:: DATA SUPPLIED ::
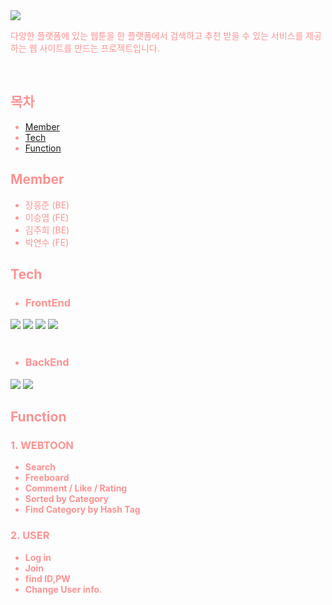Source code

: <div style="color:rgb(255, 147, 147);">

<img src="https://capsule-render.vercel.app/api?type=waving&color=auto&height=200&section=header&text=TOONDER&fontSize=90" />


<p style="color:rgb(255, 147, 147);">다양한 플랫폼에 있는 웹툰을 한 플랫폼에서 검색하고 추천 받을 수 있는 서비스를 제공하는 웹 사이트를 만드는 프로젝트입니다.</p>

<br>

## <strong>목차</strong>
- [Member](#member)
- [Tech](#tech)
- [Function](#function)

## <strong>Member</strong>
- 장홍준 (BE)
- 이승엽 (FE)
- 김주희 (BE)
- 박연수 (FE)


## <strong>Tech</strong>

- ###  FrontEnd
<div>
  <img src="https://img.shields.io/badge/React-61DAFB?style=flat&logo=React&logoColor=white"/>
  <img src="https://img.shields.io/badge/HTML5-E34F26?style=flat-square&logo=html5&logoColor=white"/>
  <img src="https://img.shields.io/badge/JavaScript-F7DF1E?style=flat-square&logo=javascript&logoColor=black"/>
  <img src="https://img.shields.io/badge/CSS3-1572B6?style=flat-square&logo=css3&logoColor=white"/>
</div>
<br>

- ### BackEnd
<div>
  <img src="https://img.shields.io/badge/java-007396?style=flat-square&logo=java&logoColor=white"/>
  <img src="https://img.shields.io/badge/Spring-6DB33F?style=flat-square&logo=Spring&logoColor=white"/>
</div>

## <strong>Function</strong>


### <strong>1. WEBTOON
- Search
- Freeboard
- Comment / Like / Rating
- Sorted by Category
- Find Category by Hash Tag

### <strong>2. USER
- Log in
- Join
- find ID,PW
- Change User info.
</strong>

</div>


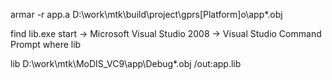 armar -r app.a D:\work\mtk\build\project\gprs\[Platform]o\app\*.obj

find lib.exe
start -> Microsoft Visual Studio 2008 -> Visual Studio Command Prompt
where lib

lib D:\work\mtk\MoDIS_VC9\app\Debug\*.obj /out:app.lib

:: TASK PROMPT ::
Please show every line above that includes the word "Category".

:: ANSWER SPACE ::
- Sorted by Category
- Find Category by Hash Tag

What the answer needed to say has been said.